Patriot Day is celebrated today on the anniversary of the terrorist attacks of 2001.
To mark the anniversary of the bombing of the World Trade Center and the Pentagon in 2001, President Bush proclaimed that September 11 be named Patriot Day. On this day, the proclamation asks that flags be flown at half-mast and that the day be marked by ceremonies, candlelight vigils, and other remembrance services.
Even though this day marks the anniversary of a huge disaster, it is called Patriot Day. How does this label change our perceptions about the events of September 11, 2001? Ask students to write their explanation of why this date is now called Patriot Day. An alternative assignment could be to ask students to record their reflections about 9/11. What do they recall about that fateful day? How are their perceptions colored by how the media reported the event? Another alternative might be to explore the various meanings of the word "patriot." Is it possible to be a patriot and still disagree with certain aspects of the government? What is the best way to voice criticism of the government? Perhaps social studies teachers could join in a cross-disciplinary writing assignment about civil disobedience.

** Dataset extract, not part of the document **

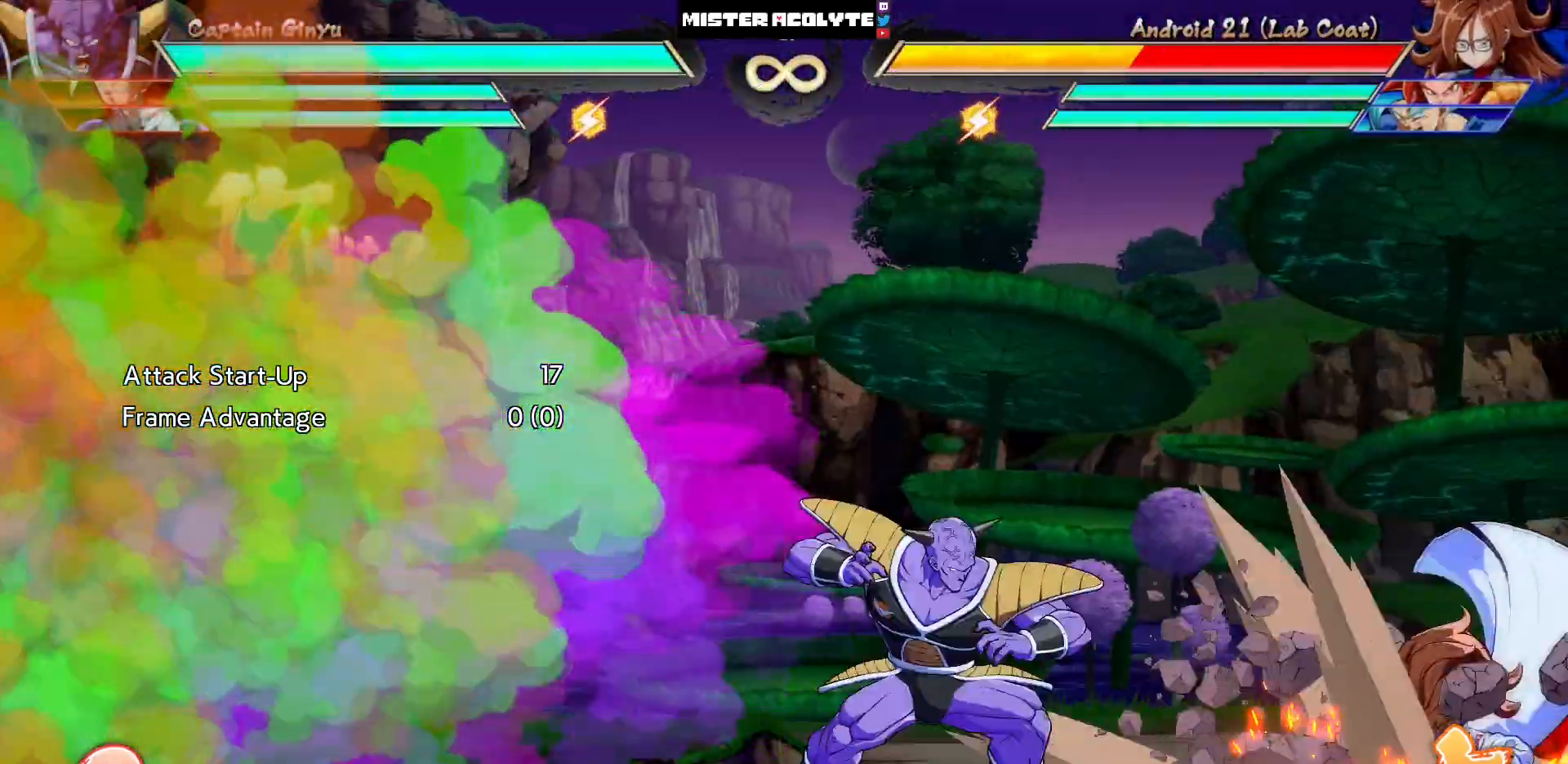
{"dt_ms": 500, "buttons": [], "events": [[133, "CROSS", "down"], [200, "CROSS", "up"], [267, "CROSS", "down"], [467, "CROSS", "up"]]}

From the American Memory project, this extensive resource provides an explanation of the events with links to photographs, exhibits, and documents preserved in the Library of Congress collection.
This site has collected over 150,000 digital items related to the terrorist attacks of September 11, 2001. Included are emails, images, and first-hand accounts. Because of the nature of the collection, you may want to preview the material before sharing with your students to ensure that the images and text are appropriate for your classroom.
This online exhibit from the National Museum of American History focuses on artifacts related to the attacks and stories that explain the significance of the items. The site includes educational resources and archived professional development sessions.